Il y avait un jeune gentilhomme qui était fort avant dans la faveur du roi, à cause de son air noble, de sa politesse, et d’un certain tour heureux qui régnait dans sa conversation : c’était le comte de La Rochefoucauld, bisaïeul du marquis de Montendre, qui est venu en Angleterre pendant une persécution moins cruelle, mais aussi injuste. La Rochefoucauld[1] avait passé la soirée avec le roi dans une douce familiarité, où il avait donné l’essor à son imagination. Le roi sentit quelques remords, et fut touché d’une sorte de compassion pour lui : il lui dit deux ou trois fois de ne point retourner chez lui, et de coucher dans sa chambre ; mais La Rochefoucauld répondit qu’il voulait aller trouver sa femme. Le roi ne l’en pressa pas davantage, et dit : « Qu’on le laisse aller ; je vois bien que Dieu a résolu sa mort. » Ce jeune homme fut massacré deux heures après.

Il y en eut fort peu qui échappèrent de ce massacre général.
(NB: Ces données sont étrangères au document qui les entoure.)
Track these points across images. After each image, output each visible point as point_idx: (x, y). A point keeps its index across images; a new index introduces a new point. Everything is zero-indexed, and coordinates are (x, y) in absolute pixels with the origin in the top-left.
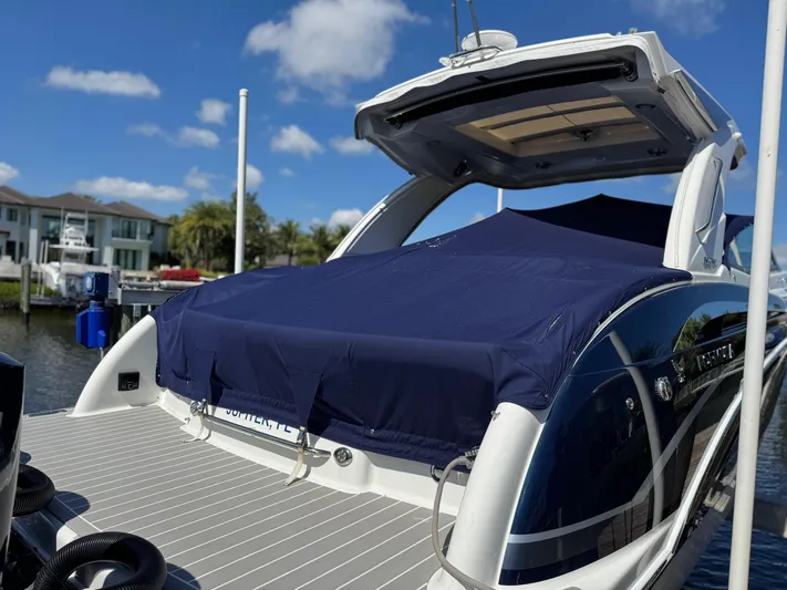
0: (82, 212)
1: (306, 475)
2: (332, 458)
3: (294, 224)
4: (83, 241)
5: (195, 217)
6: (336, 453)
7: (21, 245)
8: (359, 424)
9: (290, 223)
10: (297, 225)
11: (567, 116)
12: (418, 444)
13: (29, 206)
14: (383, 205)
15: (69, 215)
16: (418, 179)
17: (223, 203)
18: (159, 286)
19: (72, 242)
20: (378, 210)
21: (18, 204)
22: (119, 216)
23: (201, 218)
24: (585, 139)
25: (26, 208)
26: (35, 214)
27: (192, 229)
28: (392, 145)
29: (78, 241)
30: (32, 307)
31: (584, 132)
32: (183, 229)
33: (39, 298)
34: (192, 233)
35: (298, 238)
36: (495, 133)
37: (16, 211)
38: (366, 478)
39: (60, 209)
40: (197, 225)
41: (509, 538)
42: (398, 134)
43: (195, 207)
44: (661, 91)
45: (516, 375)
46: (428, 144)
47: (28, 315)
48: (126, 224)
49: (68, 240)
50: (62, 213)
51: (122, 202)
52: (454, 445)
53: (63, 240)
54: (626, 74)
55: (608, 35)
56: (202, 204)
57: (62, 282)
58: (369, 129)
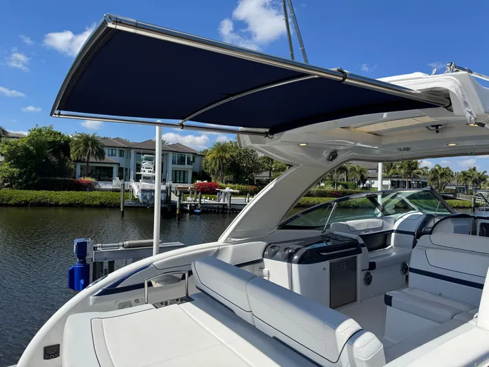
4: (152, 170)
5: (215, 152)
13: (130, 148)
15: (145, 156)
18: (123, 246)
19: (146, 171)
21: (124, 147)
22: (176, 152)
24: (437, 132)
25: (128, 150)
26: (133, 152)
27: (214, 158)
29: (150, 170)
30: (125, 207)
32: (209, 158)
33: (129, 202)
34: (214, 161)
37: (124, 151)
40: (217, 156)
47: (123, 212)
48: (179, 156)
49: (145, 169)
53: (142, 169)
57: (140, 194)
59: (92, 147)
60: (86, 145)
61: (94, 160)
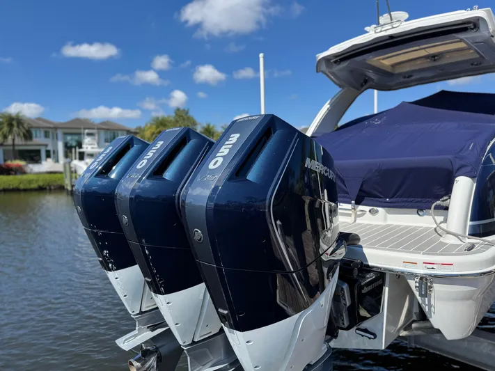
0: (94, 129)
1: (355, 221)
2: (368, 213)
3: (211, 126)
4: (96, 146)
5: (154, 126)
6: (370, 211)
7: (54, 152)
8: (381, 198)
9: (209, 126)
10: (213, 127)
11: (426, 50)
12: (411, 202)
13: (56, 128)
14: (329, 106)
15: (86, 131)
16: (343, 91)
17: (169, 117)
19: (89, 147)
20: (326, 109)
22: (108, 129)
23: (158, 127)
24: (435, 60)
25: (53, 130)
26: (60, 133)
27: (153, 134)
28: (333, 74)
31: (433, 57)
32: (147, 134)
34: (154, 136)
35: (215, 135)
36: (384, 62)
37: (49, 132)
38: (385, 219)
39: (80, 129)
40: (156, 132)
41: (469, 223)
42: (337, 68)
43: (153, 120)
44: (492, 36)
45: (463, 166)
46: (351, 71)
48: (112, 134)
49: (87, 146)
50: (82, 131)
51: (108, 121)
52: (430, 200)
53: (84, 146)
54: (473, 29)
55: (463, 11)
56: (158, 118)
58: (323, 67)
59: (18, 127)
60: (11, 125)
61: (20, 143)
Parmi ceux-ci, la délivrance du jeune La Force est un exemple illustre de ce que les hommes appellent destinée. C’était un enfant de dix ans[2]. Son père, son frère aîné, et lui, furent arrêtés en même temps par les soldats du duc d’Anjou, Ces meurtriers tombèrent sur tous les trois tumultuairement, et les frappèrent au hasard. Le père et les enfants, couverts de sang, tombèrent à la renverse les uns sur les autres. Le plus jeune, qui n’avait reçu aucun coup, contrefit le mort, et le jour suivant il fut délivré de tout danger. Une vie si miraculeusement conservée dura quatre-vingt-cinq ans. Ce fut le célèbre maréchal de La Force, oncle de la duchesse de La Force, qui est présentement en Angleterre.

Cependant plusieurs de ces infortunées victimes fuyaient du côté de la rivière. Quelques-uns la traversaient à la nage pour

  1. Voyez page 81.
  2. Il serait donc né en 1562 ; mais ce compte diffère des chiffres qui sont donnés page 85.